In the last two-and-a-half years, Kelly Evans has seen a world of change.
The Thomson-McDuffie Information Technology director has been busy since 2001 throwing out the old and bringing in the new, as McDuffie County has gone from using a fleet of antiquated, obsolete computer equipment to having one of the premier county-wide networking systems in all of Georgia.
But it wasn't easy. Not even close.
"We basically had to just start from scratch, as scary as that sounds. ... It was gut wrenching," she said of the massive overhaul. "For everyone in the county it was a massive change from what they were used to. It was a huge learning curve which they've done really well with. Every single user in the county and city, their desktop and software applications changed during this process. It got down into the very core of what they were doing."
The transition was made to a wide-area network, which allowed workers to seamlessly track, store and share information. Before, if data was to be shared, it had to be put on a floppy disk and copied onto another computer.
"It put everyone on the same network talking in the same language in the same kind of way," said Mrs. Evans.
Things were so bad in 2001 that all 125 systems were running Unix, a ten-year-old operating system and accessing the internet using painfully slow dial-up modems.
"We were in the same place we were in 1991," said Mrs. Evans. "It was time to do the jump, which every business has to make that decision when they're ready to do it. And it was time for us to do it."

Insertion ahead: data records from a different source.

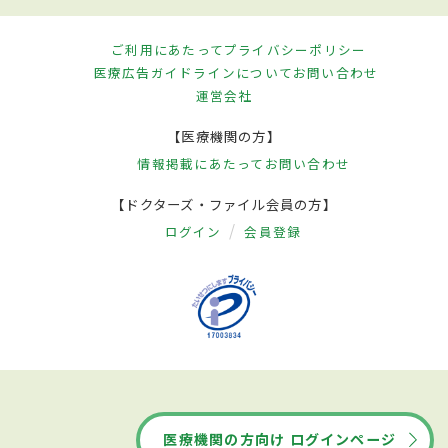
ご利用にあたって
プライバシーポリシー
医療広告ガイドラインについて
お問い合わせ
運営会社
【医療機関の方】
情報掲載にあたって
お問い合わせ
【ドクターズ・ファイル会員の方】
ログイン
会員登録
医療機関の方向け ログインページ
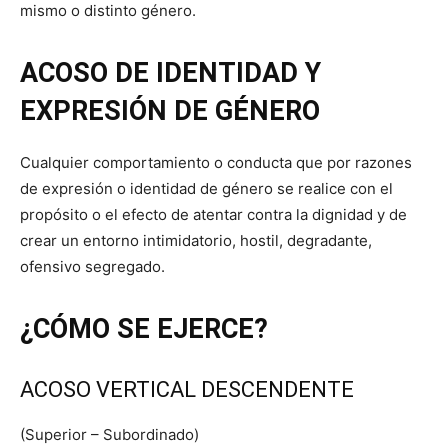
mismo o distinto género.
ACOSO DE IDENTIDAD Y
EXPRESIÓN DE GÉNERO
Cualquier comportamiento o conducta que por razones
de expresión o identidad de género se realice con el
propósito o el efecto de atentar contra la dignidad y de
crear un entorno intimidatorio, hostil, degradante,
ofensivo segregado.
¿
CÓMO SE EJERCE?
ACOSO VERTICAL DESCENDENTE
(Superior – Subordinado)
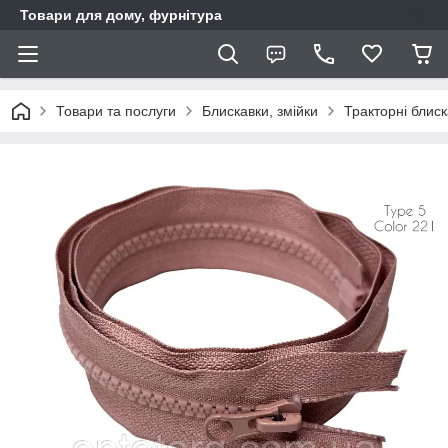
Товари для дому, фурнітура
Товари та послуги
Блискавки, змійки
Тракторні блис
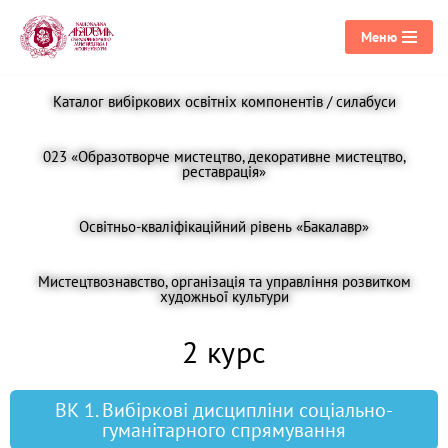
Меню
Перейти
до
Каталог вибіркових освітніх компонентів / силабуси
вмісту
023 «Образотворче мистецтво, декоративне мистецтво,
реставрація»
Освітньо-кваліфікаційний рівень «Бакалавр»
Мистецтвознавство, організація та управління розвитком
художньої культури
2 курс
ВК 1. Вибіркові дисципліни соціально-
гуманітарного спрямування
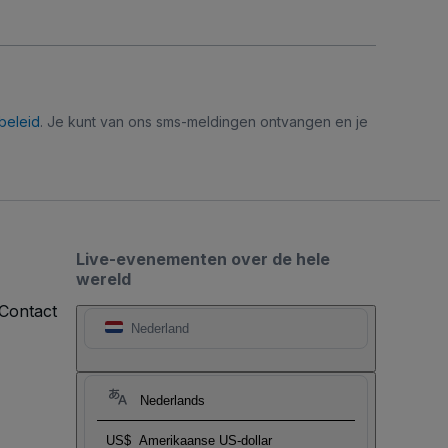
beleid
. Je kunt van ons sms-meldingen ontvangen en je
Live-evenementen over de hele
wereld
Contact
Nederland
Nederlands
US$
Amerikaanse US-dollar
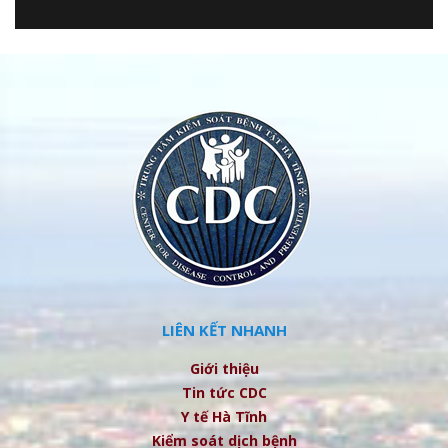
LIÊN KẾT NHANH
Giới thiệu
Tin tức CDC
Y tế Hà Tĩnh
Kiểm soát dịch bệnh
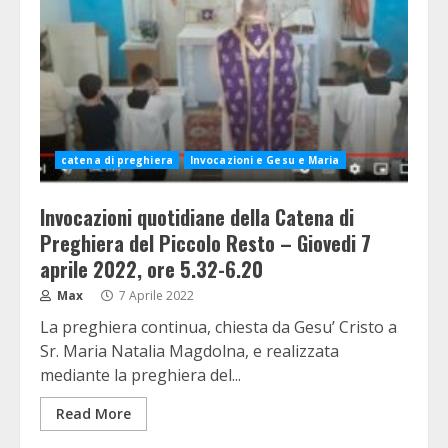
catena di preghiera
Invocazioni e Gesu e Maria
Invocazioni quotidiane della Catena di
Preghiera del Piccolo Resto – Giovedi 7
aprile 2022, ore 5.32-6.20
Max
7 Aprile 2022
La preghiera continua, chiesta da Gesu’ Cristo a
Sr. Maria Natalia Magdolna, e realizzata
mediante la preghiera del...
Read More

But the upgrade has not come without a steep price tag. Since 2001, McDuffie County, with the help of the city of Thomson, has shelled out around $125,000 to pay for the upgrade. The budget for the IT department in 2004 will be $291,000, the majority of which will be spent to purchase software licensing and around 30 new desktop computers.
But for McDuffie County to continue its technological push forward, costs will continue to be high until all of the older equipment has been phased out.
The benefits of having a county and city fully integrated with state-of-the-art technology is already paying dividends, most notably with a Geographic Information System, which allows county and city officials to manipulate mapping data almost effortlessly.
"Our new GIS system that that we've put in has really been a help with these water and sewer projects," said County Commission Chairman Charlie Newton. "We can do things so much quicker, and that saves us a tremendous amount of effort."
Mrs. Evans said that technology has advanced to the point where EMS operators can find routes for ambulances during emergency situations all the way down to five foot increments, dramatically cutting response times.
In the future, she also said that police officers will be able to look up tag numbers, social security numbers, perform criminal background checks and more, right from their patrol cars.
And while she said that more needs to be done to get McDuffie County firing on all cylinders, Mrs. Evans said that much progress has been made already.
"It's been a huge joint venture on both the city and the county to get this updated and get the software updated to go forward. We've gone from being way behind compared to other counties to being on the cutting edge," she said.